## Task to carry out:
Copy the records below, switching "street-level photo" to "street-view image" and leaving all else unchanged. Omit the pictures.

Rows of box annotation data:
------------------------------------------------------------

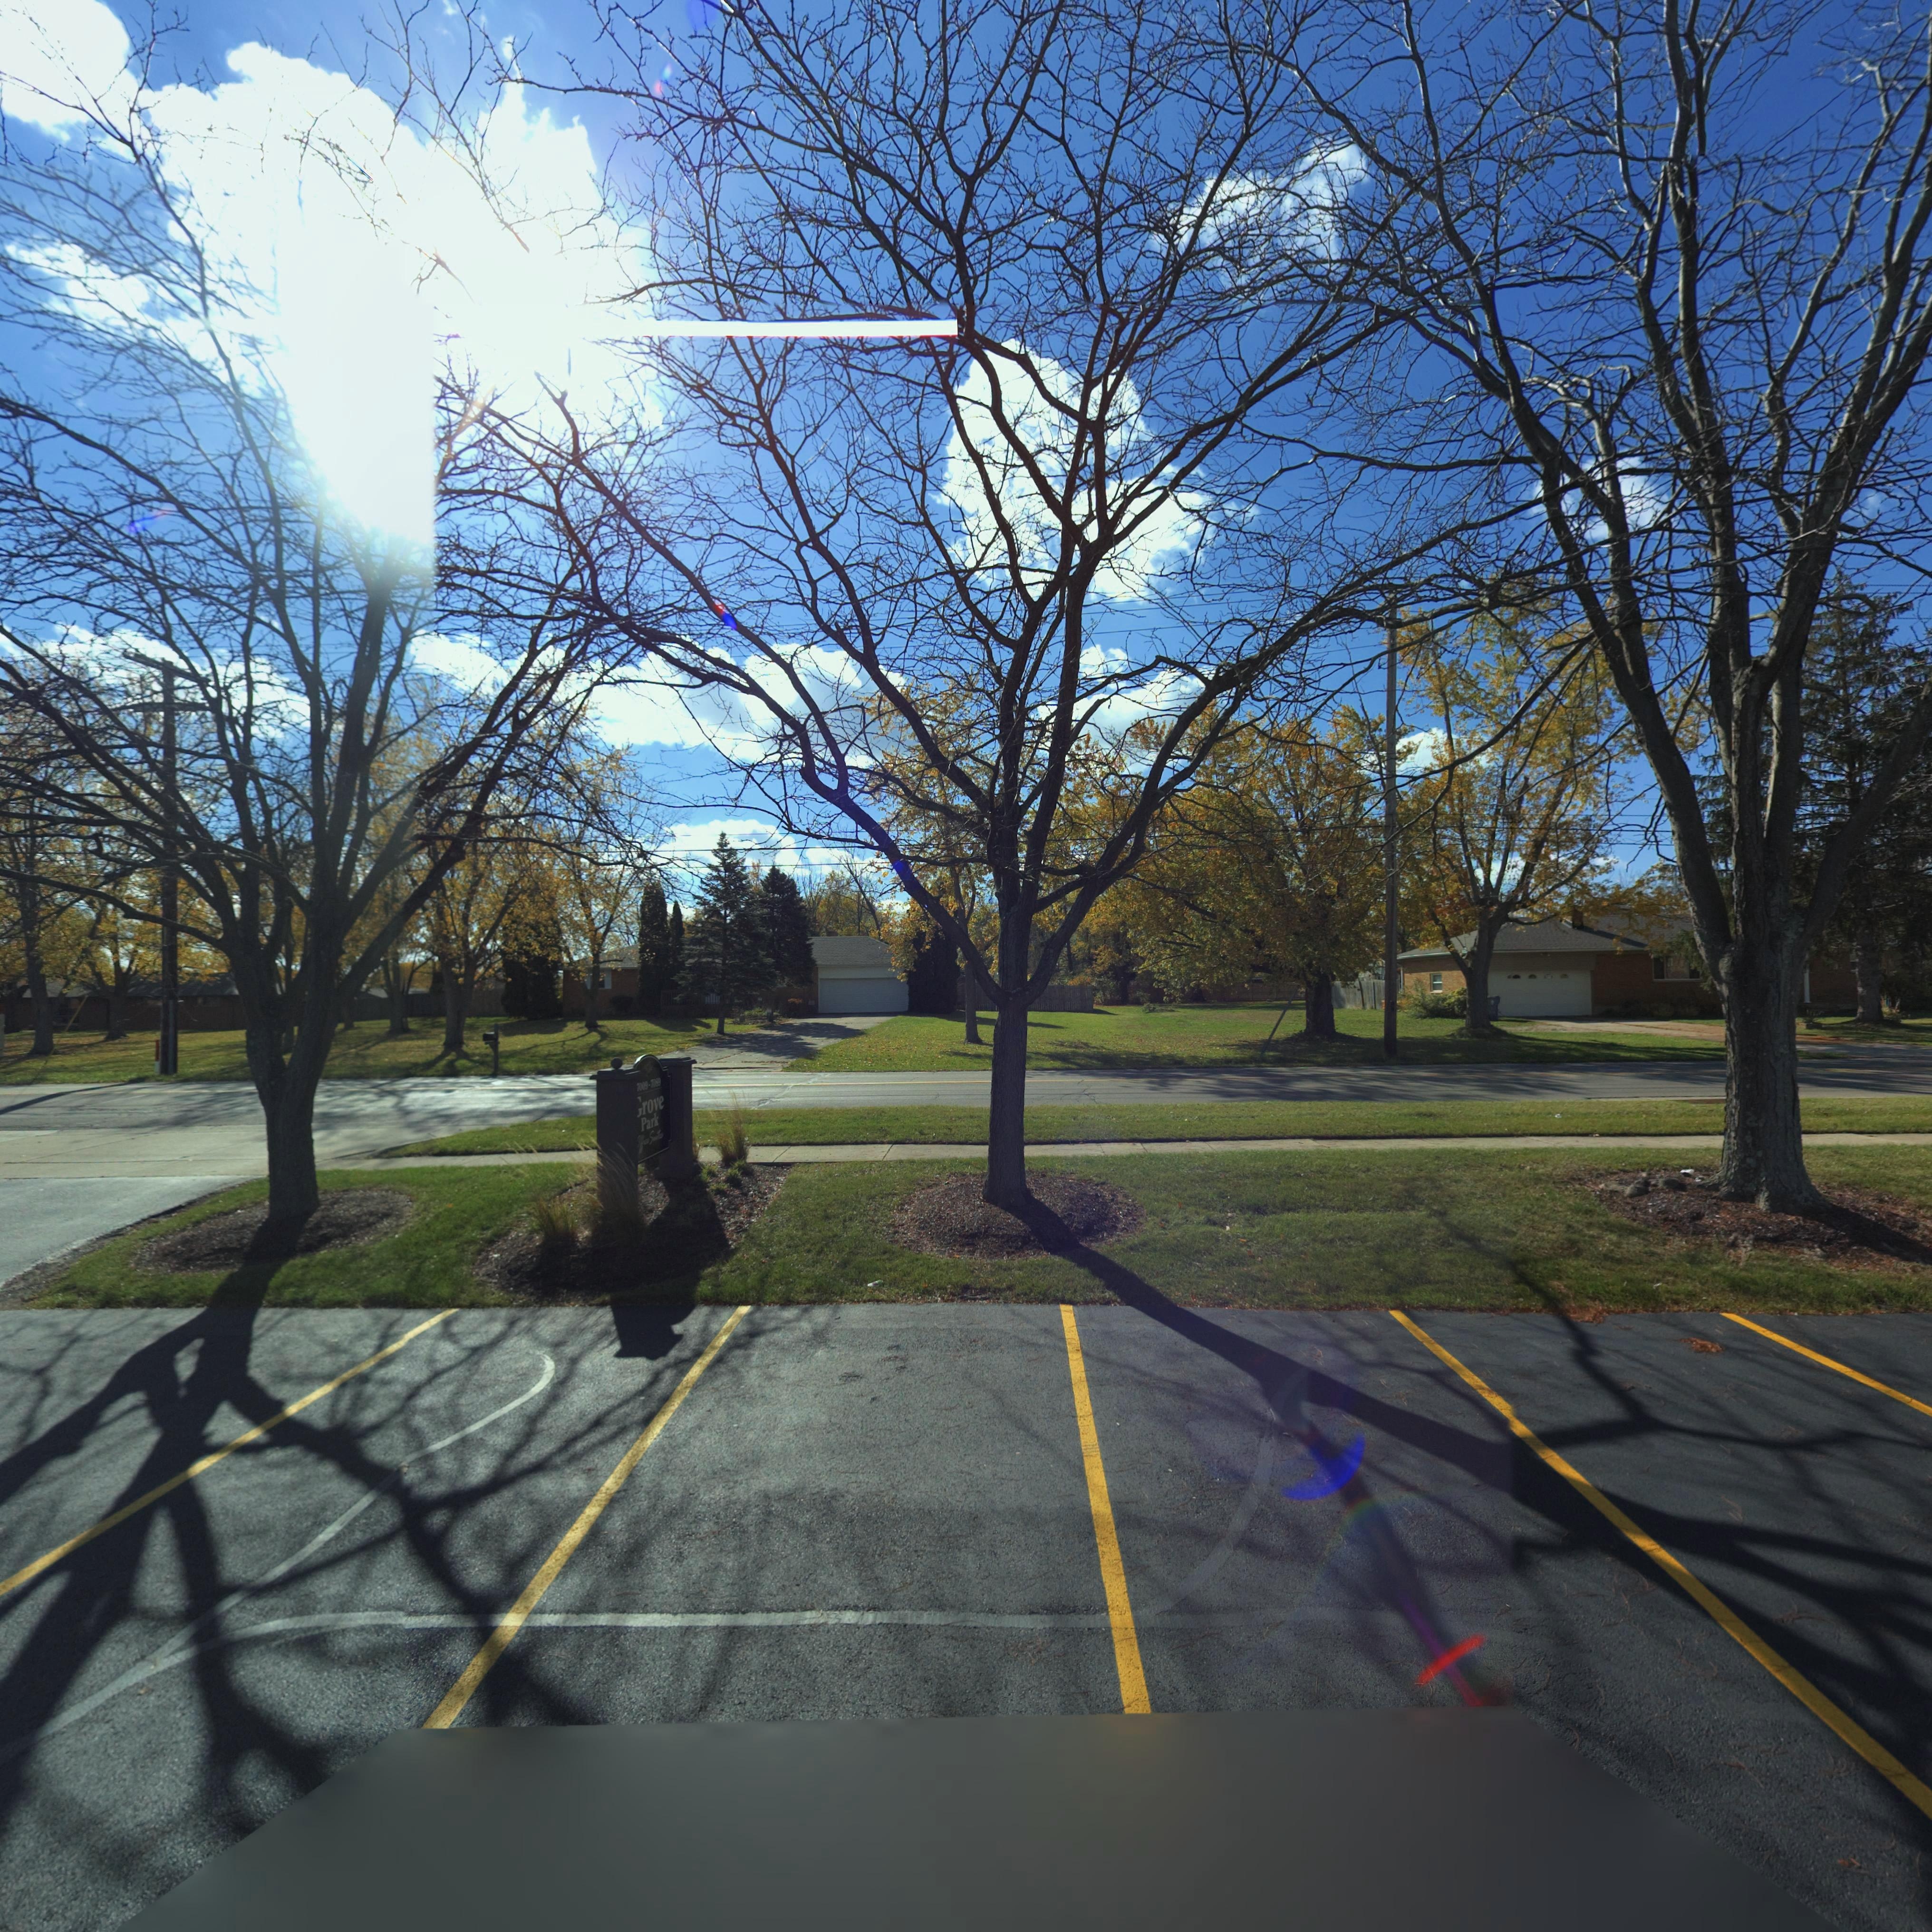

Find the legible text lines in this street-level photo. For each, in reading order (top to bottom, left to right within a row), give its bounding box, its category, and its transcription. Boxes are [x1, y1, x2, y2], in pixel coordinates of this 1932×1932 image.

[635, 1080, 649, 1094] StreetNumber: *009
[649, 1076, 662, 1090] StreetNumber: 7**9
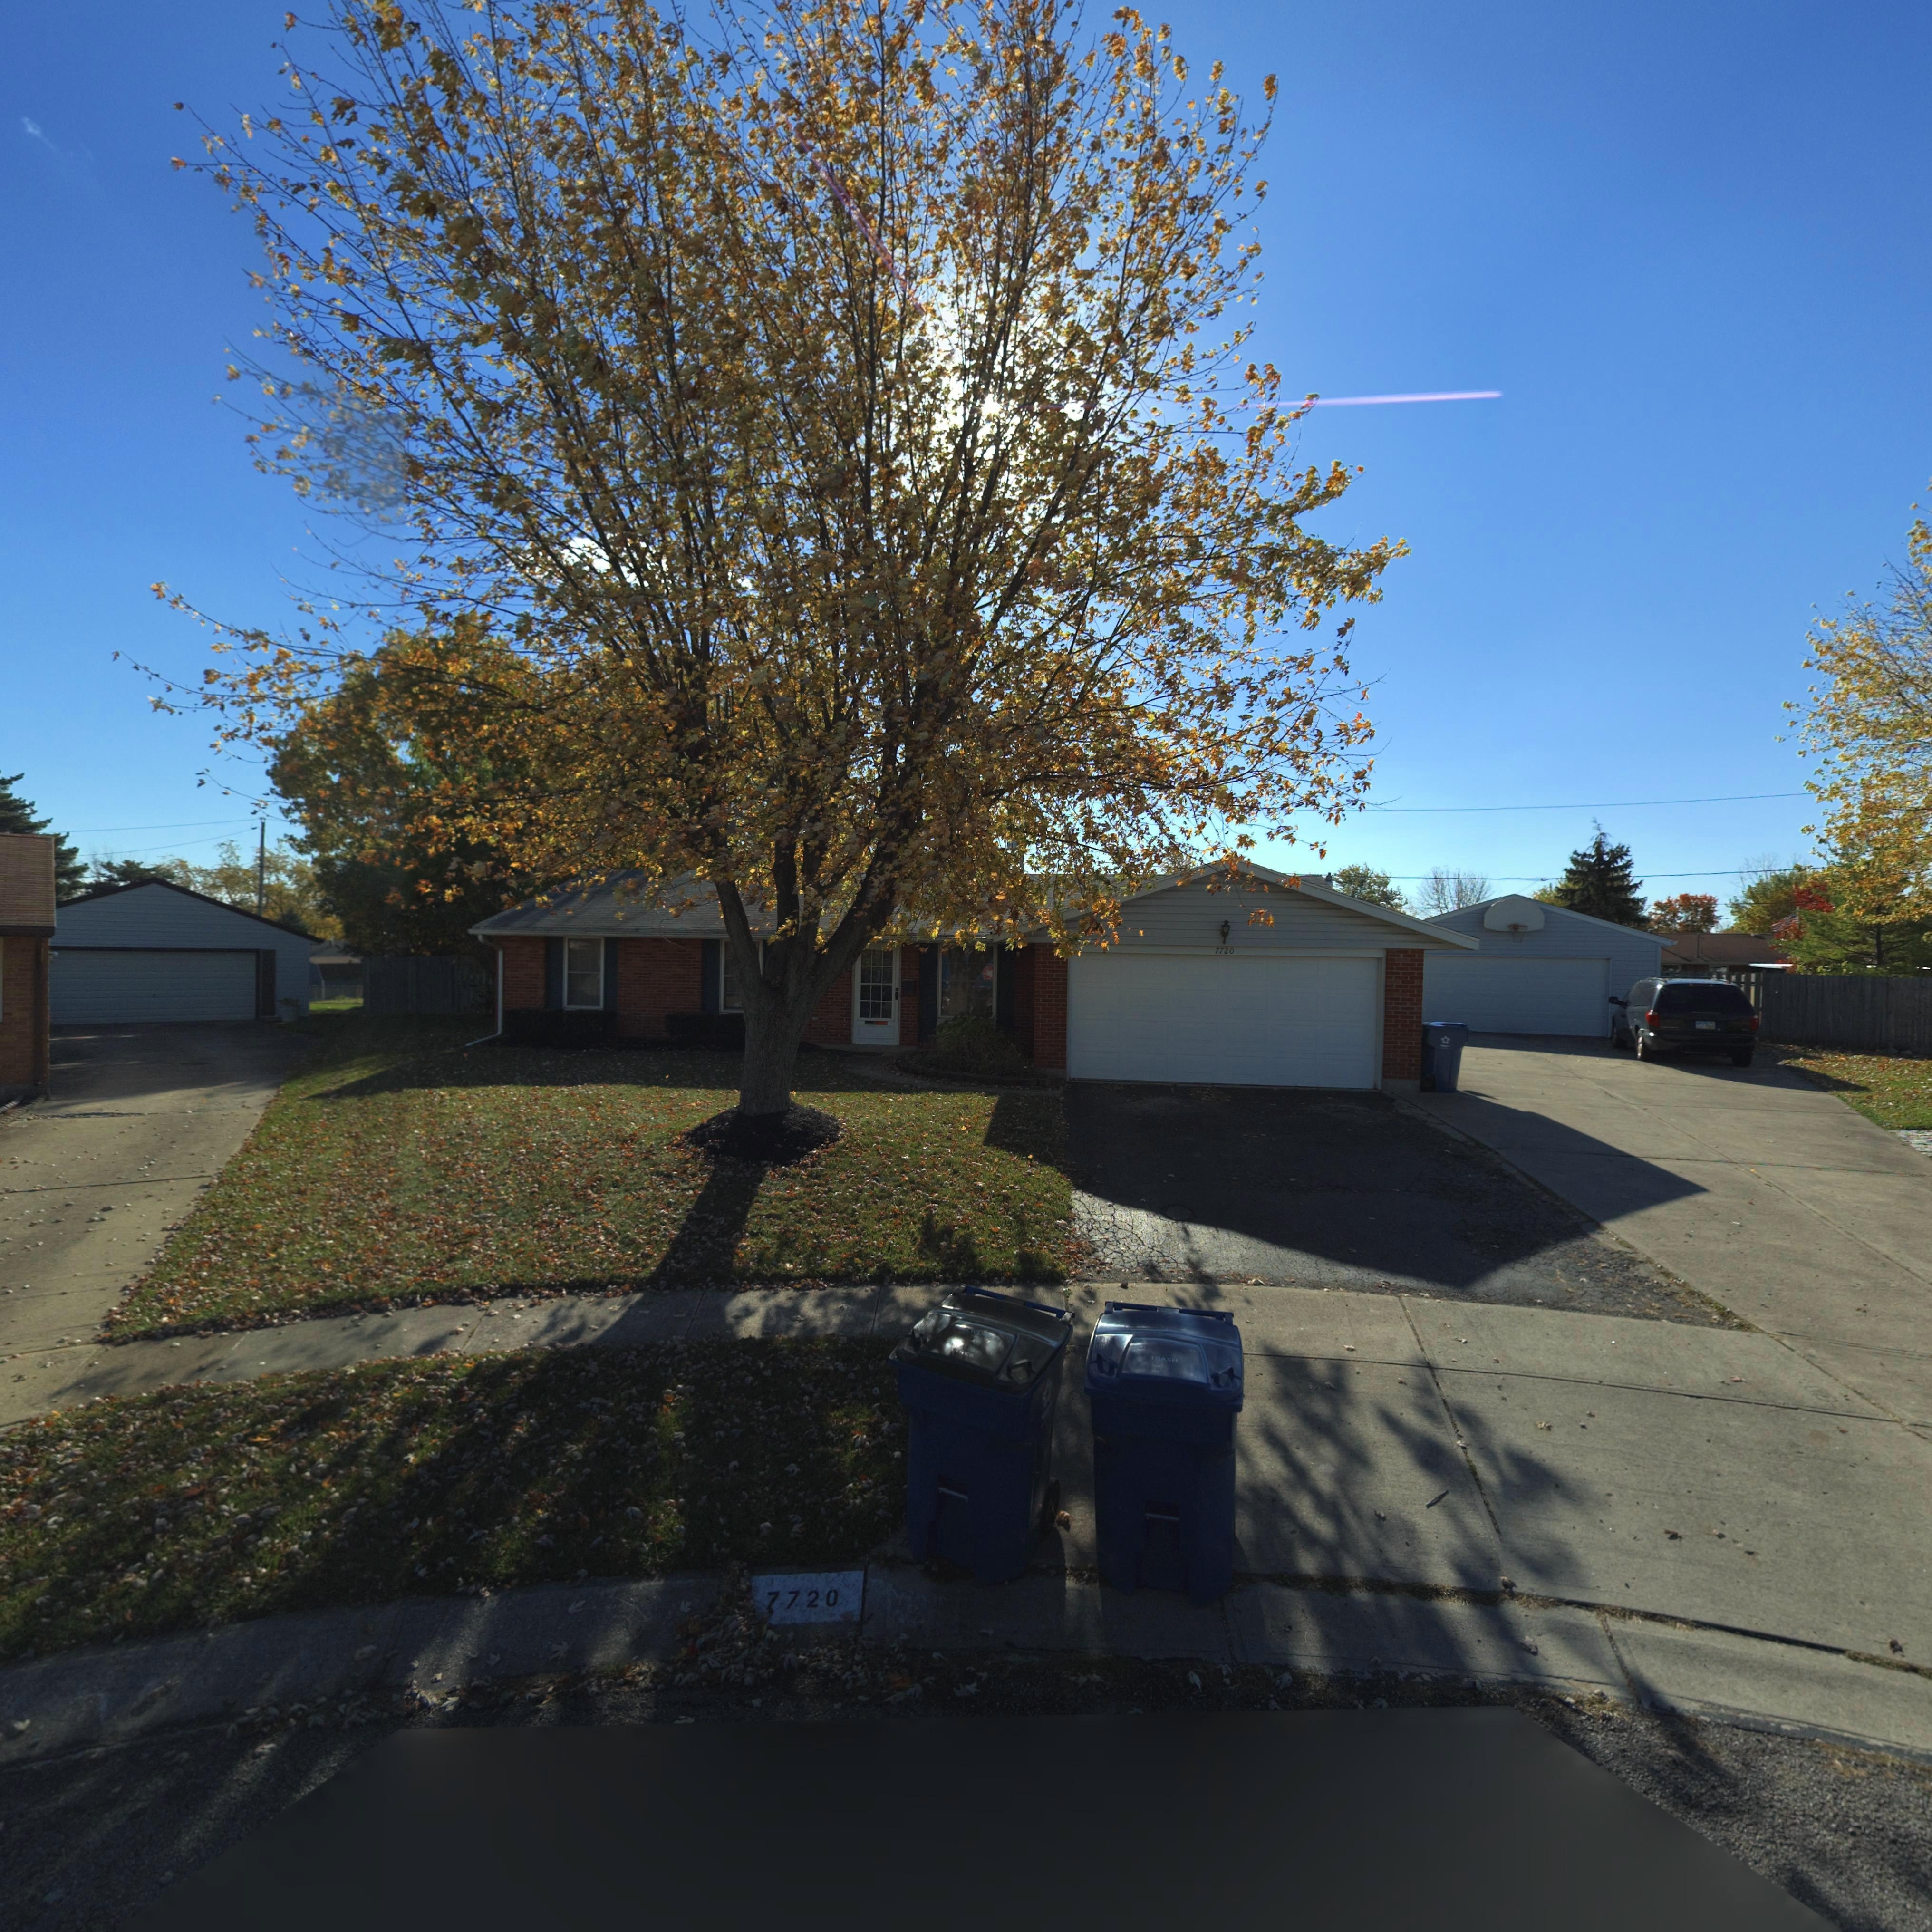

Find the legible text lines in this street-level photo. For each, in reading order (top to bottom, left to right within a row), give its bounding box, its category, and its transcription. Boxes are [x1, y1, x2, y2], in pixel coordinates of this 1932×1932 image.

[1214, 947, 1235, 955] StreetNumber: 7720
[764, 1587, 840, 1612] StreetNumber: 7720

------------------------------------------------------------

## Result:
Find the legible text lines in this street-view image. For each, in reading order (top to bottom, left to right within a row), give its bounding box, its category, and its transcription. Boxes are [x1, y1, x2, y2], in pixel coordinates of this 1932×1932 image.

[635, 1080, 649, 1094] StreetNumber: *009
[649, 1076, 662, 1090] StreetNumber: 7**9

Find the legible text lines in this street-view image. For each, in reading order (top to bottom, left to right within a row), give its bounding box, its category, and its transcription. Boxes are [x1, y1, x2, y2], in pixel coordinates of this 1932×1932 image.

[1214, 947, 1235, 955] StreetNumber: 7720
[764, 1587, 840, 1612] StreetNumber: 7720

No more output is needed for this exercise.